# Alibaba experience?



## DavidR8 (Dec 6, 2019)

Has anyone bought machinery from an Alibaba vendor?

Edit: my bad for not searching first 


Sent from my iPhone using Tapatalk


----------



## MrWhoopee (Dec 6, 2019)

I've bought lots of stuff from Aliexpress and have been quite happy. 

"Alibaba.com is the leading platform for global wholesale trade serving millions of buyers and suppliers around the world. Most of the members on Alibaba.com are manufacturers, trading companies or resellers who trade in large order quantities.
AliExpress is a global retail marketplace offering quality products at factory prices in small quantity. Your order amount can be as low as 1 item and you can pay safely using Buyer Protection service."






						Help Center
					






					service.alibaba.com


----------



## darkzero (Dec 6, 2019)

Maybe not machinery specifically but you'll get the idea. Just like Ebay, Taobao, Rakuten, etc, any issues with purchasing is with the seller not Alibaba/Aliexpress.









						Alli express
					

Have any od our members delt with Alliexpress and how was your experience?

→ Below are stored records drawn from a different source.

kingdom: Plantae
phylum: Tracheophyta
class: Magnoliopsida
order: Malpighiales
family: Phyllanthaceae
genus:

					www.hobby-machinist.com
				












						What's your shopping experience with AliExpress?
					

I have never bought anything from this giant Chinese online retailer but noticed they have some great prices on the few items I was checking  , the best example is this Techniks ER32 metric collet set (18pcs)  for $119 with free shipping! now this is the lowest price I have ever seen on Techniks...




					www.hobby-machinist.com


----------



## Mitch Alsup (Dec 6, 2019)

I have used Alibaba several times, and other than the slow shipping from China, everything was as desired.


----------



## Dudemanrod (Dec 6, 2019)

Good luck I had to call my credit card company to get my money back. If you like Chinese crap be my guest. I will never order from them again,. Ebay is safer for Chinese junk they will make sure you get a shipping label and refund.


----------



## matthewsx (Dec 6, 2019)

Aliexpress and banggood will get you the cheapest but you have to be willing to wait sometimes. I only buy stuff that’s cheap enough that I won‘t be hurt bad if it goes south. Pretty much the same stuff as on eBay but cheaper.

John


----------



## DavidR8 (Dec 7, 2019)

Thanks all!
As ever there’s such a wealth of experience here. 


Sent from my iPhone using Tapatalk


----------



## markba633csi (Dec 7, 2019)

Several small items from Aliexpress including small endmills, electrical terminals, plumbing parts and fittings, and some neat adjustable spray heads for my backyard green onion patch.  Good prices, usable quality, and slow shipping.  I like the products, but not their government
Mark


----------